Information supplied>
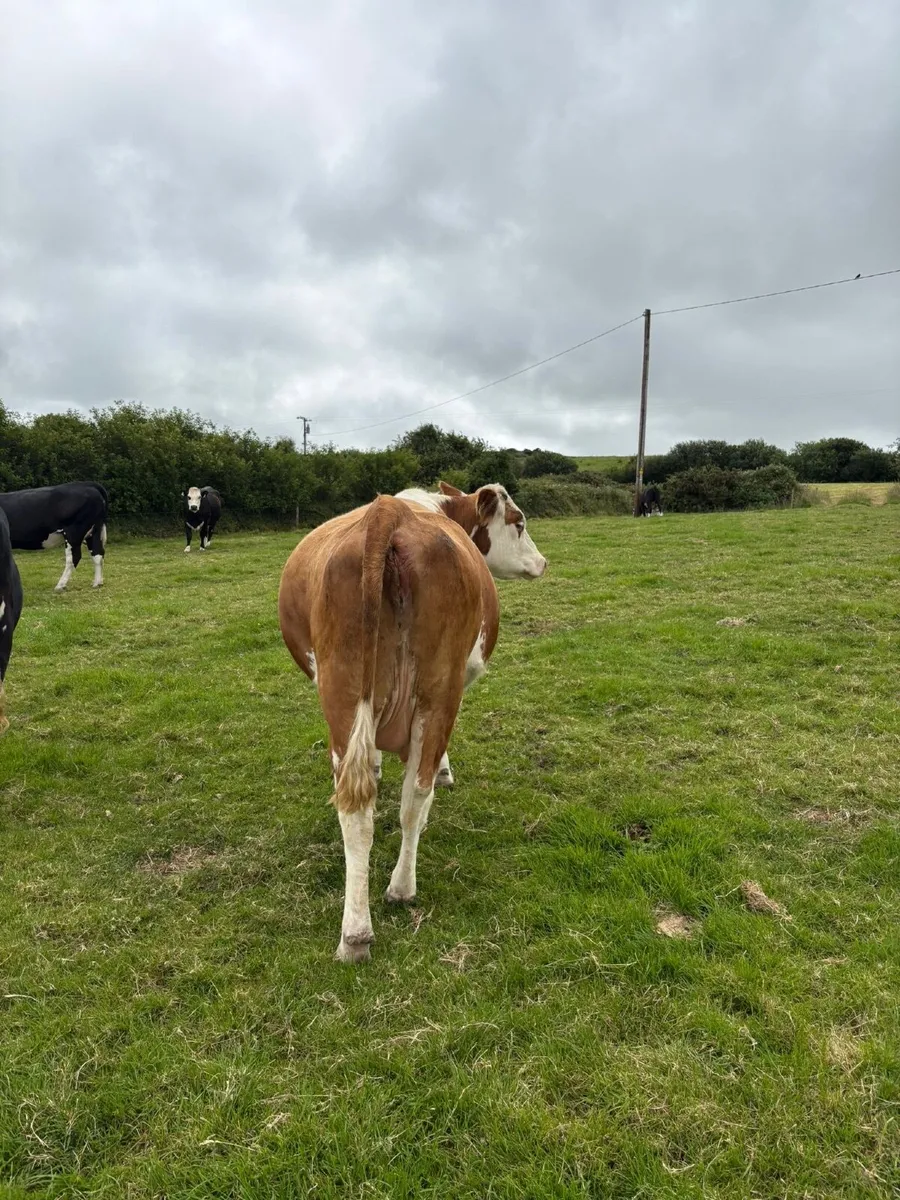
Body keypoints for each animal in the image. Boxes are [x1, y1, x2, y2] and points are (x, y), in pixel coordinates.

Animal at [278, 486, 546, 963]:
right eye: (519, 522)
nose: (543, 562)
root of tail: (389, 512)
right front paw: (444, 771)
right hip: (440, 689)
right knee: (414, 795)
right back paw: (402, 887)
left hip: (344, 692)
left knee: (356, 808)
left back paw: (355, 933)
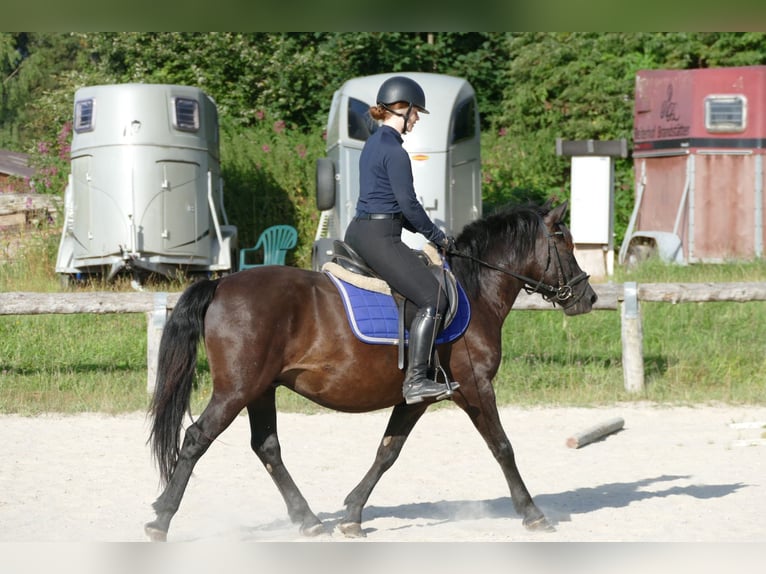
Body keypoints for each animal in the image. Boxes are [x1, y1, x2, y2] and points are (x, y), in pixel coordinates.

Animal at [146, 200, 600, 544]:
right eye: (564, 240)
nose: (588, 297)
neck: (475, 291)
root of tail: (221, 285)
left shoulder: (417, 397)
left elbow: (388, 452)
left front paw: (352, 515)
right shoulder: (475, 387)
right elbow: (503, 447)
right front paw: (533, 513)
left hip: (260, 389)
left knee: (267, 447)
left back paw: (309, 520)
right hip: (237, 389)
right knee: (197, 438)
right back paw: (161, 519)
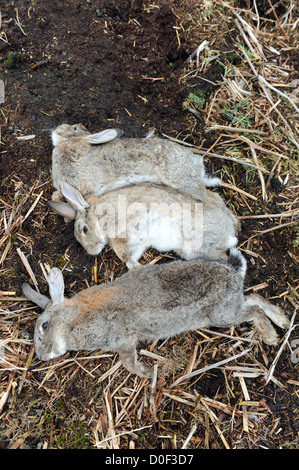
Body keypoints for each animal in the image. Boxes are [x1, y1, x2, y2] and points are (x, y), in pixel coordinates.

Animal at [22, 250, 290, 378]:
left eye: (44, 326)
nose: (42, 356)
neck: (74, 320)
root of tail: (233, 272)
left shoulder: (122, 339)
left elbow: (129, 363)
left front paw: (148, 373)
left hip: (222, 315)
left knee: (253, 309)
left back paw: (271, 337)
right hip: (232, 304)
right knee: (254, 298)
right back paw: (283, 321)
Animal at [49, 181, 241, 268]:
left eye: (85, 229)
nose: (91, 251)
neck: (99, 217)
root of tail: (229, 234)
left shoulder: (131, 223)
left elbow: (119, 245)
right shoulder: (138, 244)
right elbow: (129, 257)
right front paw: (136, 267)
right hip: (194, 252)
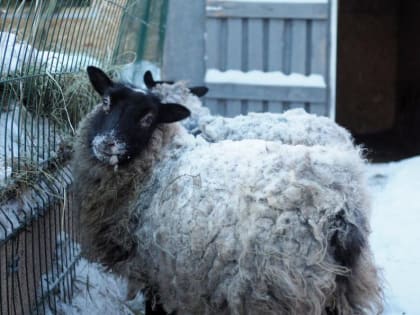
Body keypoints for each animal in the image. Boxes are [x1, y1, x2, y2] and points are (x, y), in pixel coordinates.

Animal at [73, 66, 384, 315]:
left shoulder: (157, 272)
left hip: (280, 288)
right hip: (340, 286)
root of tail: (339, 207)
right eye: (105, 102)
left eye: (148, 117)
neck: (158, 165)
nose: (107, 143)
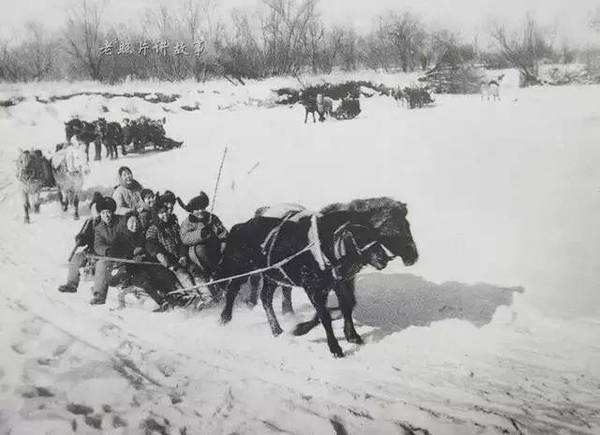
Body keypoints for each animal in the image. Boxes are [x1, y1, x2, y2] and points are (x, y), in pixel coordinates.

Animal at [218, 198, 420, 358]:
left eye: (407, 226)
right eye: (395, 228)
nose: (413, 256)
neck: (327, 246)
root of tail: (242, 224)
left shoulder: (341, 283)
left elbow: (346, 306)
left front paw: (352, 335)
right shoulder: (314, 288)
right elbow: (325, 316)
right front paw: (333, 346)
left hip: (273, 276)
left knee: (266, 297)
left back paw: (277, 330)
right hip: (243, 269)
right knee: (233, 290)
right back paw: (225, 318)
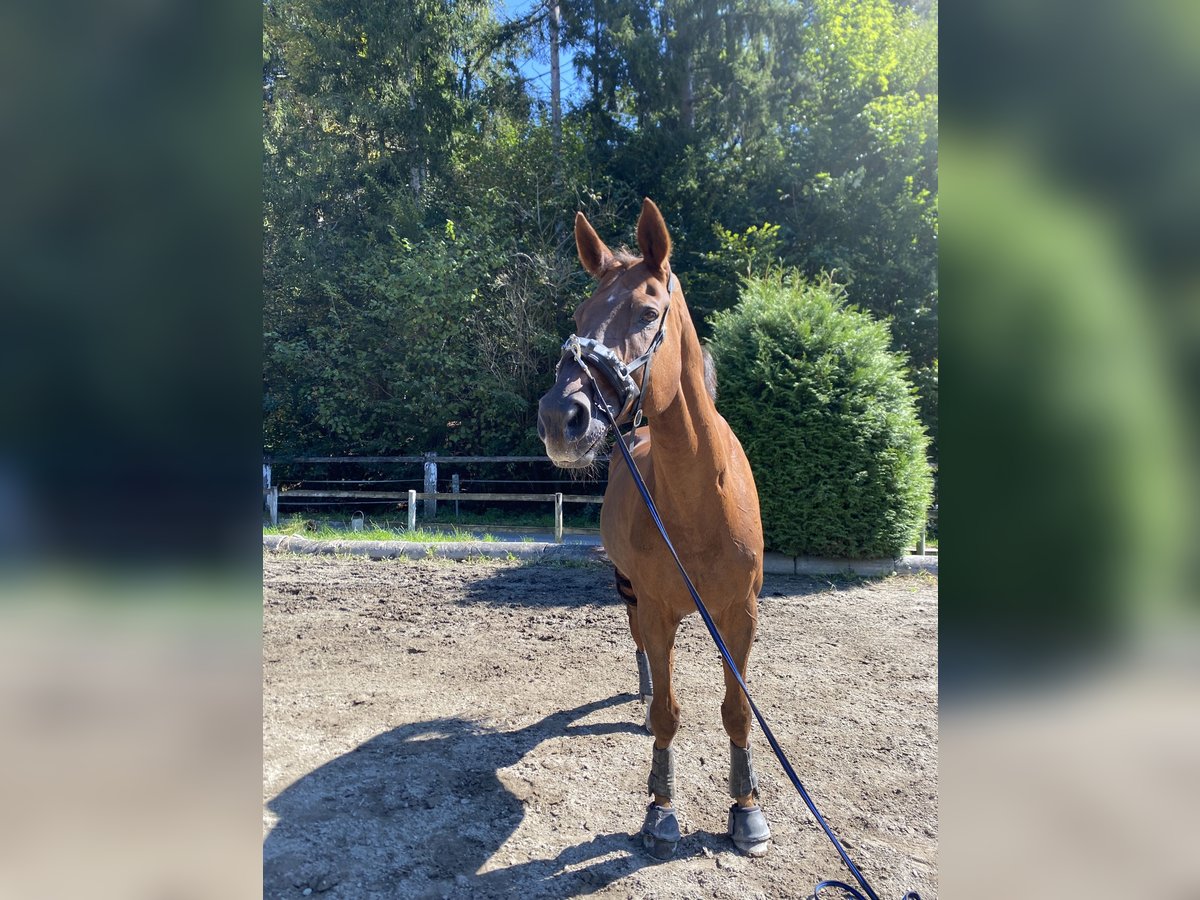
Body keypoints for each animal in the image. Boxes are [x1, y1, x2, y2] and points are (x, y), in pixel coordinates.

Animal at [535, 196, 768, 859]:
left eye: (646, 311)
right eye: (580, 315)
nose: (560, 417)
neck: (700, 504)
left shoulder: (739, 615)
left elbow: (738, 710)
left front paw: (746, 811)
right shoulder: (662, 610)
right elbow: (668, 712)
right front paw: (661, 812)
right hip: (629, 588)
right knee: (640, 643)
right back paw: (640, 693)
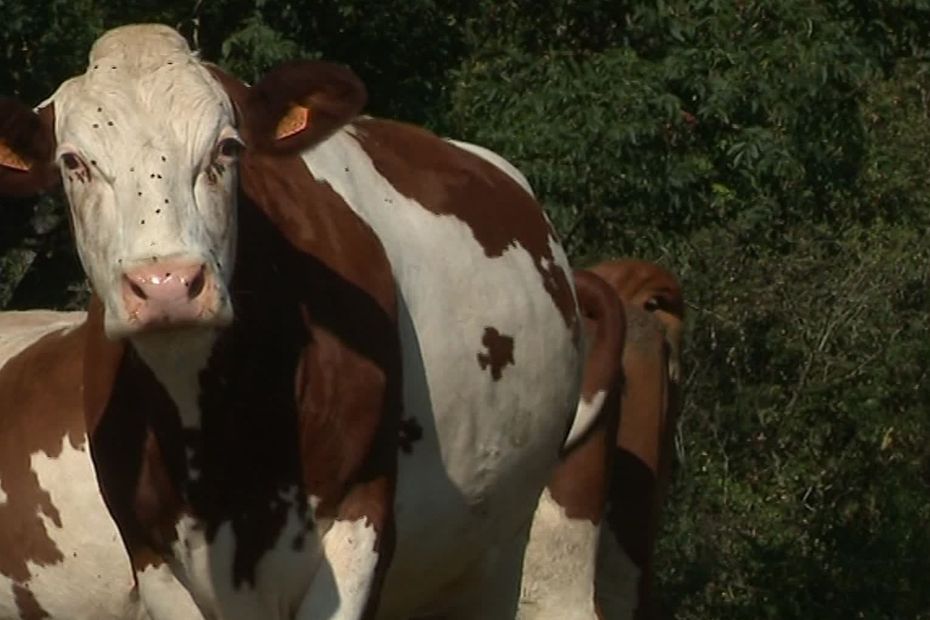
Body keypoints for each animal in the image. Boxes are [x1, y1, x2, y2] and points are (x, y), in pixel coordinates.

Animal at [0, 24, 624, 620]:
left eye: (228, 148)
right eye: (73, 162)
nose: (167, 285)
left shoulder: (358, 519)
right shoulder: (150, 551)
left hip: (532, 556)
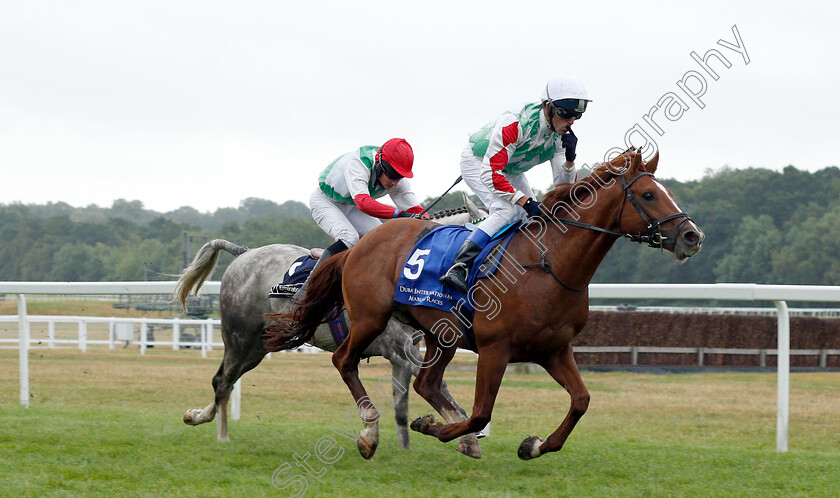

What is being asked>
From the data above, retype only the lines starting with the line with "right shoulder: (138, 244)" and going on through the line with "right eye: (395, 228)", exactly, leaving out the pictures.

Exercise result>
right shoulder: (138, 244)
right elbow: (129, 257)
right front paw: (136, 267)
right hip: (194, 252)
Body keypoints for each animal in the image. Boxes are [x1, y1, x2, y2] and points are (x, y), in pixel coordinates.

Animal at [73, 66, 384, 315]:
left shoulder: (157, 272)
left hip: (280, 288)
right hip: (340, 286)
root of tail: (339, 207)
right eye: (105, 102)
left eye: (148, 117)
neck: (158, 165)
nose: (107, 143)
Body keypoints for each animal in the image. Boxes are [x1, y1, x2, y2] and points are (x, y), in pixel coordinates.

Animal at [218, 198, 420, 358]:
left eye: (407, 226)
right eye: (395, 228)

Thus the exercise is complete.